## Exercise aim
Below are records to be transcribed exactly; any pictures should be left out.

== Excerpted records ==

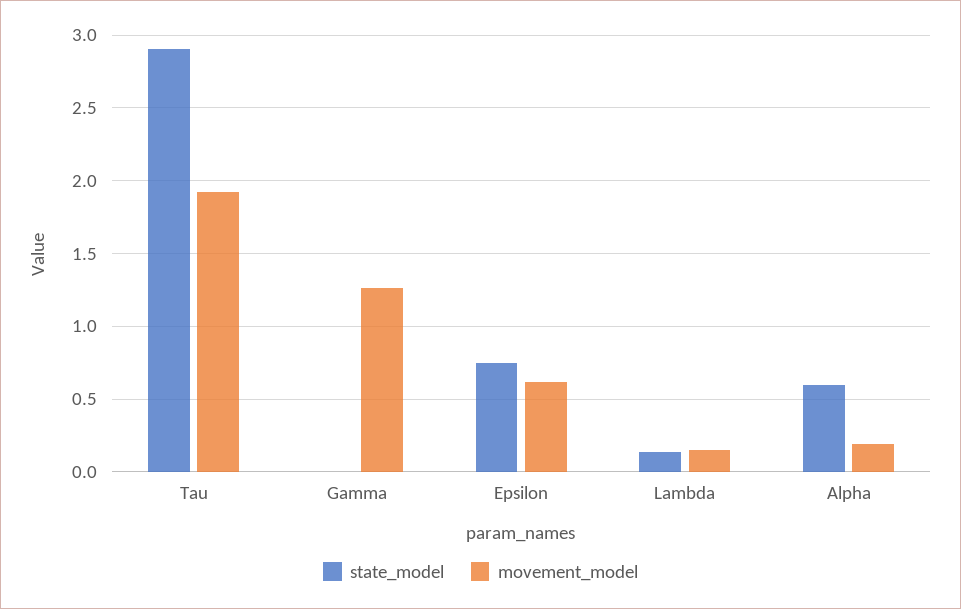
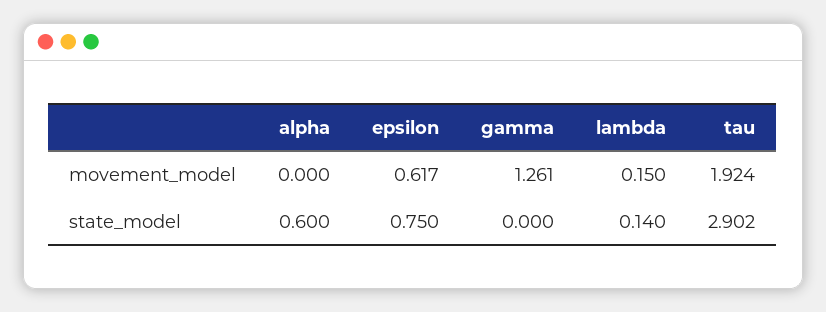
  {
    "state_model": {
      "Tau": 2.902,
      "Gamma": 0,
      "Epsilon": 0.75,
      "Lambda": 0.14,
      "Alpha": 0.6
    },
    "movement_model": {
      "Tau": 1.924,
      "Gamma": 1.261,
      "Epsilon": 0.617,
      "Lambda": 0.15,
-     "Alpha": 0.2
+     "Alpha": 0
    }
  }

===

## Worked solution
  {
    "state_model": {
      "Tau": 2.902,
      "Gamma": 0,
      "Epsilon": 0.75,
      "Lambda": 0.14,
      "Alpha": 0.6
    },
    "movement_model": {
      "Tau": 1.924,
      "Gamma": 1.261,
      "Epsilon": 0.617,
      "Lambda": 0.15,
-     "Alpha": 0.2
+     "Alpha": 0
    }
  }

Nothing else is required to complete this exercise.